# Cummins for winter daily driver?



## MT250 (Sep 20, 2009)

I'm looking at a gas 2016 Ram but I see some new 2015 Cummins Rams for similar prices. My last diesel was much older but there were some cold weather issues with it. Do those still exist with the new ones? Are there problems with starting or frequent short trips, like 5-15 miles in below zero weather? How long to get the engine up to operating temp? I would hate to pass on the diesel if the price is the same but I don't want to have problems from not working it hard.


----------



## BUFF (Dec 24, 2009)

Diesel motors in pickups are not ideal for short trips they're built to be worked.


----------



## Mark Oomkes (Dec 10, 2000)

My '14 started at -15 or so last year without being plugged in. 

However, Buff is correct.


----------



## JustJeff (Sep 9, 2009)

I gelled up my first Winter before starting to use Power Service. No problems since.


----------



## John_DeereGreen (Jan 2, 2011)

Unless you GVW over 20K consistently, buy the gas truck. Modern diesels are an expensive nightmare when something goes wrong. When they work, it's awesome but it gets very expensive very fast.

Read Harleyjeff's thread one below this one. Enough said.


----------



## JustJeff (Sep 9, 2009)

- **PROVIDED MATERIAL**
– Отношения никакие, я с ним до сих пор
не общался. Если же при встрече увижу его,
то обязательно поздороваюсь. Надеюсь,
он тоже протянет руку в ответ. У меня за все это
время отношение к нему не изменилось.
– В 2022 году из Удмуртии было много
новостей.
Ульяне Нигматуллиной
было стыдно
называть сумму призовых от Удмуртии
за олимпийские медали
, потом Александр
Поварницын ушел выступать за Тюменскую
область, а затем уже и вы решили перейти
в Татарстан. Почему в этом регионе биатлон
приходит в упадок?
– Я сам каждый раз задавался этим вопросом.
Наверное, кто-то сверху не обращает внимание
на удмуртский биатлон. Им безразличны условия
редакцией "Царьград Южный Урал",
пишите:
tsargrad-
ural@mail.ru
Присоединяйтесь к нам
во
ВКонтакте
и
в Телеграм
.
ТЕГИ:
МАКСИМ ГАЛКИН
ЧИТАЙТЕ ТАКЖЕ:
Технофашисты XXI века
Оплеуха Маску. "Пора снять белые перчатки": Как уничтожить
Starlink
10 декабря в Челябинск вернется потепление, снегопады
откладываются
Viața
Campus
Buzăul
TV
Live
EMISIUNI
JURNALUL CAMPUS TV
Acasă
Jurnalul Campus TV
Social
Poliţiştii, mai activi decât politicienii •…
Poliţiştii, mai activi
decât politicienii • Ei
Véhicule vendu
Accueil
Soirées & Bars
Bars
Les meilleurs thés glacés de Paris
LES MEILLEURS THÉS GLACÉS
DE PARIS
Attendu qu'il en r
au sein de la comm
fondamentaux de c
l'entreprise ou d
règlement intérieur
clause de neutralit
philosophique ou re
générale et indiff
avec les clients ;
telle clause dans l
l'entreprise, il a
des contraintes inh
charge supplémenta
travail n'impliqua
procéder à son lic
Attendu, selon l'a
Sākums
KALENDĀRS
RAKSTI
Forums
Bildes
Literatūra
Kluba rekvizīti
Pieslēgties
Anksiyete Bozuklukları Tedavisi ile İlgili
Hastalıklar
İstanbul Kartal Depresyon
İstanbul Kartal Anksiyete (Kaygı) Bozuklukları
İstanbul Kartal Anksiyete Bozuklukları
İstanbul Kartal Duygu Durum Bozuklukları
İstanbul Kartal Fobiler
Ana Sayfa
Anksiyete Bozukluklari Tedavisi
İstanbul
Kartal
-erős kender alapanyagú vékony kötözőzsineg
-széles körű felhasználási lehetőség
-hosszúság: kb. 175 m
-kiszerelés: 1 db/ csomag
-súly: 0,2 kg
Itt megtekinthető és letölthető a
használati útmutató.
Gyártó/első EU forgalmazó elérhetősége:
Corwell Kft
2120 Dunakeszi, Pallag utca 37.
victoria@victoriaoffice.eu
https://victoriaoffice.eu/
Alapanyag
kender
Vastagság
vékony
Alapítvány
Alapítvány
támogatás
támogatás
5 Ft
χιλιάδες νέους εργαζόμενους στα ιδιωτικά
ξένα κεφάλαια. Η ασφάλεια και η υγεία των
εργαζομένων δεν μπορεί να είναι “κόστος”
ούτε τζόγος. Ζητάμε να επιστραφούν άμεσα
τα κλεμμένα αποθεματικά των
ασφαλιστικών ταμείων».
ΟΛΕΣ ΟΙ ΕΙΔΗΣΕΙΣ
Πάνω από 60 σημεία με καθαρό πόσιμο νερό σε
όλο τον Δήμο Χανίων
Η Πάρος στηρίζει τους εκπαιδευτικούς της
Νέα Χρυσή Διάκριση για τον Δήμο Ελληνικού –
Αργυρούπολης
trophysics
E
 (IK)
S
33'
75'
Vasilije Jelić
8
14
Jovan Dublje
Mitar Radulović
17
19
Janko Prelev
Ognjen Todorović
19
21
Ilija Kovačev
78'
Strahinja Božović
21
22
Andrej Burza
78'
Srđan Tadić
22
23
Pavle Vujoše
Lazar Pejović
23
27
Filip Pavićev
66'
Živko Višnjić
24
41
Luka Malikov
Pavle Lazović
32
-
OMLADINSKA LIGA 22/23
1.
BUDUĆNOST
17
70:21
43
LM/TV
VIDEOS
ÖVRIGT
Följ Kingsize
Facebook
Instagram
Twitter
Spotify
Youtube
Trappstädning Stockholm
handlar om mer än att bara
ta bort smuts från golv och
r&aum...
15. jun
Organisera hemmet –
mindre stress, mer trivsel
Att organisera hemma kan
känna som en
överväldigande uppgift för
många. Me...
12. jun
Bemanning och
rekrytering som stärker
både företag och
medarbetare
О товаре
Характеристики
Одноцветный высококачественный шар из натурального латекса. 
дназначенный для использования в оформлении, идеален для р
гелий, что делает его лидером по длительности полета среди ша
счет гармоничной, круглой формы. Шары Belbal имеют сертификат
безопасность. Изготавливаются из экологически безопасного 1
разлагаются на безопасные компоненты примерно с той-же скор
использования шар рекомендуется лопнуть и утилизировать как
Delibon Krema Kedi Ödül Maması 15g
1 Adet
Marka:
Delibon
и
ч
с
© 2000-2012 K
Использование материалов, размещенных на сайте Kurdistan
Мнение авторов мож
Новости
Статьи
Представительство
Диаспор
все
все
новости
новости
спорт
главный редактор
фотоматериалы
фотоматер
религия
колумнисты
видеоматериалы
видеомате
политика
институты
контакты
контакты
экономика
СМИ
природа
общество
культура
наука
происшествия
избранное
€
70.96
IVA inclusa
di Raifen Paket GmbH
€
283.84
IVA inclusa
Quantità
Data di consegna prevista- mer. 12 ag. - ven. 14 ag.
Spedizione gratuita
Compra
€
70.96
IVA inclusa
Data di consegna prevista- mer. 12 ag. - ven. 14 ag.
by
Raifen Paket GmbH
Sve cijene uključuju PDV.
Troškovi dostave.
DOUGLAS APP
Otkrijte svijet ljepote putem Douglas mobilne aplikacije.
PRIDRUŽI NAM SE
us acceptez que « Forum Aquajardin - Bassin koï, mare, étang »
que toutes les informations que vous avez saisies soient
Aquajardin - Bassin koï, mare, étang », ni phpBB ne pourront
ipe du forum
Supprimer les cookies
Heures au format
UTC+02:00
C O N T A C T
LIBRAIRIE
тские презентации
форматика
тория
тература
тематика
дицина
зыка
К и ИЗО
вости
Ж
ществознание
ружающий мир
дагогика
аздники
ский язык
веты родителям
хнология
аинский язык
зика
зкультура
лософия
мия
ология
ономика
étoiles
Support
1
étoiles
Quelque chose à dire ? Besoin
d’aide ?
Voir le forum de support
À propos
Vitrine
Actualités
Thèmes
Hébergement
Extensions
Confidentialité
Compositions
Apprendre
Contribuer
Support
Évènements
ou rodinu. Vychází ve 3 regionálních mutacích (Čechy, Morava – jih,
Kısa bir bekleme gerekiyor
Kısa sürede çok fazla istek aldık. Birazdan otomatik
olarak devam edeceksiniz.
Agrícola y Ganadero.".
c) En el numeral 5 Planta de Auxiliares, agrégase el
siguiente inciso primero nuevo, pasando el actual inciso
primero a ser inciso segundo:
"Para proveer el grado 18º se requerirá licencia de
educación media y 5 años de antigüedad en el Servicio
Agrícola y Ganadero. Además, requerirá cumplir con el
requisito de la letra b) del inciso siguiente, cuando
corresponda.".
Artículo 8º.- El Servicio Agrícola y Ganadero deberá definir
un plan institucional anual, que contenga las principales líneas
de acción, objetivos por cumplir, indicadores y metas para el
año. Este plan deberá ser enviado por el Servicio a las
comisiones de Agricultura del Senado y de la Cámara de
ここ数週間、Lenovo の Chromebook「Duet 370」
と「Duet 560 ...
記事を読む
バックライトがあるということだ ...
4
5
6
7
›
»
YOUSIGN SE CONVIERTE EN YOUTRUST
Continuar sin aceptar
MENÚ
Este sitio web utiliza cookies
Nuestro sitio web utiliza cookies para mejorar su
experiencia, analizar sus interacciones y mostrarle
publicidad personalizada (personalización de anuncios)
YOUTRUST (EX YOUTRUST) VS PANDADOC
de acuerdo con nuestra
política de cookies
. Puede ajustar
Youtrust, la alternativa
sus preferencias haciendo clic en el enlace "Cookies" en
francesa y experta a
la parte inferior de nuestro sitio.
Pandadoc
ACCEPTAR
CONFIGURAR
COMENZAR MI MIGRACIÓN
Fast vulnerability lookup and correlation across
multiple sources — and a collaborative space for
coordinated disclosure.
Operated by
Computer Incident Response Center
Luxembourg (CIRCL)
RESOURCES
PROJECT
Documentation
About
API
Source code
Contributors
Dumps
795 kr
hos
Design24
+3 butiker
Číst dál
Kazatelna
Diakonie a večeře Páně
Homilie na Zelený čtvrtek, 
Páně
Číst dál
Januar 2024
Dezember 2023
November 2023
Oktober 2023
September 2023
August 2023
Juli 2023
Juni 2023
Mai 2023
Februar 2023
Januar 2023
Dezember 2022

- **TO-DO ITEM**
Please copy out the forum thread above about a Cummins diesel as a winter daily driver, word for word and in full.

- **TASK OUTPUT**
# Cummins for winter daily driver?



## MT250 (Sep 20, 2009)

I'm looking at a gas 2016 Ram but I see some new 2015 Cummins Rams for similar prices. My last diesel was much older but there were some cold weather issues with it. Do those still exist with the new ones? Are there problems with starting or frequent short trips, like 5-15 miles in below zero weather? How long to get the engine up to operating temp? I would hate to pass on the diesel if the price is the same but I don't want to have problems from not working it hard.


----------



## BUFF (Dec 24, 2009)

Diesel motors in pickups are not ideal for short trips they're built to be worked.


----------



## Mark Oomkes (Dec 10, 2000)

My '14 started at -15 or so last year without being plugged in. 

However, Buff is correct.


----------



## JustJeff (Sep 9, 2009)

I gelled up my first Winter before starting to use Power Service. No problems since.


----------



## John_DeereGreen (Jan 2, 2011)

Unless you GVW over 20K consistently, buy the gas truck. Modern diesels are an expensive nightmare when something goes wrong. When they work, it's awesome but it gets very expensive very fast.

Read Harleyjeff's thread one below this one. Enough said.


----------



## JustJeff (Sep 9, 2009)